(Saved data entries)

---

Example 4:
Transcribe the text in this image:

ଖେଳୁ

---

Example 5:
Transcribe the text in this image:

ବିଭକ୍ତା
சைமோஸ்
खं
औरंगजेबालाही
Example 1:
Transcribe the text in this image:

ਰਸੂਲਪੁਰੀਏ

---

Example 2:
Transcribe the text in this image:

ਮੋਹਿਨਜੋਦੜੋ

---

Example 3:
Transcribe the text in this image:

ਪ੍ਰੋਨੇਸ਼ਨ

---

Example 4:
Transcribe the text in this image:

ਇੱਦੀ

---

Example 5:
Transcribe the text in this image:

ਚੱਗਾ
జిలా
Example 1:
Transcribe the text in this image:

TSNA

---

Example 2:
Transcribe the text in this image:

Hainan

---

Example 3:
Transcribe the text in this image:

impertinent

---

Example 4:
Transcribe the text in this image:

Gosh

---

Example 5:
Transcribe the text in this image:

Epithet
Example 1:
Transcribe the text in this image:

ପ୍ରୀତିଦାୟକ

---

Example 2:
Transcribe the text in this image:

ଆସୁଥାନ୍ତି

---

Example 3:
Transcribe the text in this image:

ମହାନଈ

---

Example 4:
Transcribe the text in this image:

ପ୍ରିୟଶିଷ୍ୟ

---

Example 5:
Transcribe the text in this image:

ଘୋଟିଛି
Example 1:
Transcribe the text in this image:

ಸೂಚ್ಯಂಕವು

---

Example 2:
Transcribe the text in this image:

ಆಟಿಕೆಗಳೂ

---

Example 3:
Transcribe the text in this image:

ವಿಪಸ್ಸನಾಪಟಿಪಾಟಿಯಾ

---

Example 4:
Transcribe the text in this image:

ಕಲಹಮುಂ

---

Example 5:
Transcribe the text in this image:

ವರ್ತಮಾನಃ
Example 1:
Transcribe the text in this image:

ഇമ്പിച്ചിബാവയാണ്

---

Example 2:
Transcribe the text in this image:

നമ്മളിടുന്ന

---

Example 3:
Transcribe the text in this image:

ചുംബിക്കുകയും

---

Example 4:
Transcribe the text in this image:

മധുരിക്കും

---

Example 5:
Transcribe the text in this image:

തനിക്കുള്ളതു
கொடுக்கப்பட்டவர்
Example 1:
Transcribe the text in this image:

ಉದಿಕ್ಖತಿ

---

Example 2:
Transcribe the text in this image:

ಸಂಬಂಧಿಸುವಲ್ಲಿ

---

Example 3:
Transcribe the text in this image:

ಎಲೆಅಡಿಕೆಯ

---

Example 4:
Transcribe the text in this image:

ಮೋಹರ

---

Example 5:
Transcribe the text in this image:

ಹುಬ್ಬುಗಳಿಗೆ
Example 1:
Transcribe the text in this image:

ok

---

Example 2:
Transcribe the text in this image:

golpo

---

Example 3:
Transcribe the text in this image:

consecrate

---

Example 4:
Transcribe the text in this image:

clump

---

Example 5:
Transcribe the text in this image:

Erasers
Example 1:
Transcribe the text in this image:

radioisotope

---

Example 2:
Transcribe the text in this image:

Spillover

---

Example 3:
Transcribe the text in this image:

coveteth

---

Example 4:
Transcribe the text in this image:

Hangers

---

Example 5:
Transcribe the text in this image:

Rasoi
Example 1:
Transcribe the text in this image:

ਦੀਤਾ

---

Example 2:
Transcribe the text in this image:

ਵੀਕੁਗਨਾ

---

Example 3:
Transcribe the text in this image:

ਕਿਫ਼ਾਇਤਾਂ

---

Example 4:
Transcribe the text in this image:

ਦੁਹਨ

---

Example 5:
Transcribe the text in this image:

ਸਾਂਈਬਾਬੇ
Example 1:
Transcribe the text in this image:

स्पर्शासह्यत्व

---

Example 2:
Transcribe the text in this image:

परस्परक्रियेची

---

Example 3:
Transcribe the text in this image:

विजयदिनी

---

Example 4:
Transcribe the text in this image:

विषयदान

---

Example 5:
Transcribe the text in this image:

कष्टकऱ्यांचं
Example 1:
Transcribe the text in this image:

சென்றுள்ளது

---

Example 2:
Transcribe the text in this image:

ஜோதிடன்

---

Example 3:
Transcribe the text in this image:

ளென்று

◆ Activity ◆
When you transcribe the records above, keep every line exactly the same.

◆ Result of this exercise ◆
---

Example 4:
Transcribe the text in this image:

ଖେଳୁ

---

Example 5:
Transcribe the text in this image:

ବିଭକ୍ତା
சைமோஸ்
खं
औरंगजेबालाही
Example 1:
Transcribe the text in this image:

ਰਸੂਲਪੁਰੀਏ

---

Example 2:
Transcribe the text in this image:

ਮੋਹਿਨਜੋਦੜੋ

---

Example 3:
Transcribe the text in this image:

ਪ੍ਰੋਨੇਸ਼ਨ

---

Example 4:
Transcribe the text in this image:

ਇੱਦੀ

---

Example 5:
Transcribe the text in this image:

ਚੱਗਾ
జిలా
Example 1:
Transcribe the text in this image:

TSNA

---

Example 2:
Transcribe the text in this image:

Hainan

---

Example 3:
Transcribe the text in this image:

impertinent

---

Example 4:
Transcribe the text in this image:

Gosh

---

Example 5:
Transcribe the text in this image:

Epithet
Example 1:
Transcribe the text in this image:

ପ୍ରୀତିଦାୟକ

---

Example 2:
Transcribe the text in this image:

ଆସୁଥାନ୍ତି

---

Example 3:
Transcribe the text in this image:

ମହାନଈ

---

Example 4:
Transcribe the text in this image:

ପ୍ରିୟଶିଷ୍ୟ

---

Example 5:
Transcribe the text in this image:

ଘୋଟିଛି
Example 1:
Transcribe the text in this image:

ಸೂಚ್ಯಂಕವು

---

Example 2:
Transcribe the text in this image:

ಆಟಿಕೆಗಳೂ

---

Example 3:
Transcribe the text in this image:

ವಿಪಸ್ಸನಾಪಟಿಪಾಟಿಯಾ

---

Example 4:
Transcribe the text in this image:

ಕಲಹಮುಂ

---

Example 5:
Transcribe the text in this image:

ವರ್ತಮಾನಃ
Example 1:
Transcribe the text in this image:

ഇമ്പിച്ചിബാവയാണ്

---

Example 2:
Transcribe the text in this image:

നമ്മളിടുന്ന

---

Example 3:
Transcribe the text in this image:

ചുംബിക്കുകയും

---

Example 4:
Transcribe the text in this image:

മധുരിക്കും

---

Example 5:
Transcribe the text in this image:

തനിക്കുള്ളതു
கொடுக்கப்பட்டவர்
Example 1:
Transcribe the text in this image:

ಉದಿಕ್ಖತಿ

---

Example 2:
Transcribe the text in this image:

ಸಂಬಂಧಿಸುವಲ್ಲಿ

---

Example 3:
Transcribe the text in this image:

ಎಲೆಅಡಿಕೆಯ

---

Example 4:
Transcribe the text in this image:

ಮೋಹರ

---

Example 5:
Transcribe the text in this image:

ಹುಬ್ಬುಗಳಿಗೆ
Example 1:
Transcribe the text in this image:

ok

---

Example 2:
Transcribe the text in this image:

golpo

---

Example 3:
Transcribe the text in this image:

consecrate

---

Example 4:
Transcribe the text in this image:

clump

---

Example 5:
Transcribe the text in this image:

Erasers
Example 1:
Transcribe the text in this image:

radioisotope

---

Example 2:
Transcribe the text in this image:

Spillover

---

Example 3:
Transcribe the text in this image:

coveteth

---

Example 4:
Transcribe the text in this image:

Hangers

---

Example 5:
Transcribe the text in this image:

Rasoi
Example 1:
Transcribe the text in this image:

ਦੀਤਾ

---

Example 2:
Transcribe the text in this image:

ਵੀਕੁਗਨਾ

---

Example 3:
Transcribe the text in this image:

ਕਿਫ਼ਾਇਤਾਂ

---

Example 4:
Transcribe the text in this image:

ਦੁਹਨ

---

Example 5:
Transcribe the text in this image:

ਸਾਂਈਬਾਬੇ
Example 1:
Transcribe the text in this image:

स्पर्शासह्यत्व

---

Example 2:
Transcribe the text in this image:

परस्परक्रियेची

---

Example 3:
Transcribe the text in this image:

विजयदिनी

---

Example 4:
Transcribe the text in this image:

विषयदान

---

Example 5:
Transcribe the text in this image:

कष्टकऱ्यांचं
Example 1:
Transcribe the text in this image:

சென்றுள்ளது

---

Example 2:
Transcribe the text in this image:

ஜோதிடன்

---

Example 3:
Transcribe the text in this image:

ளென்று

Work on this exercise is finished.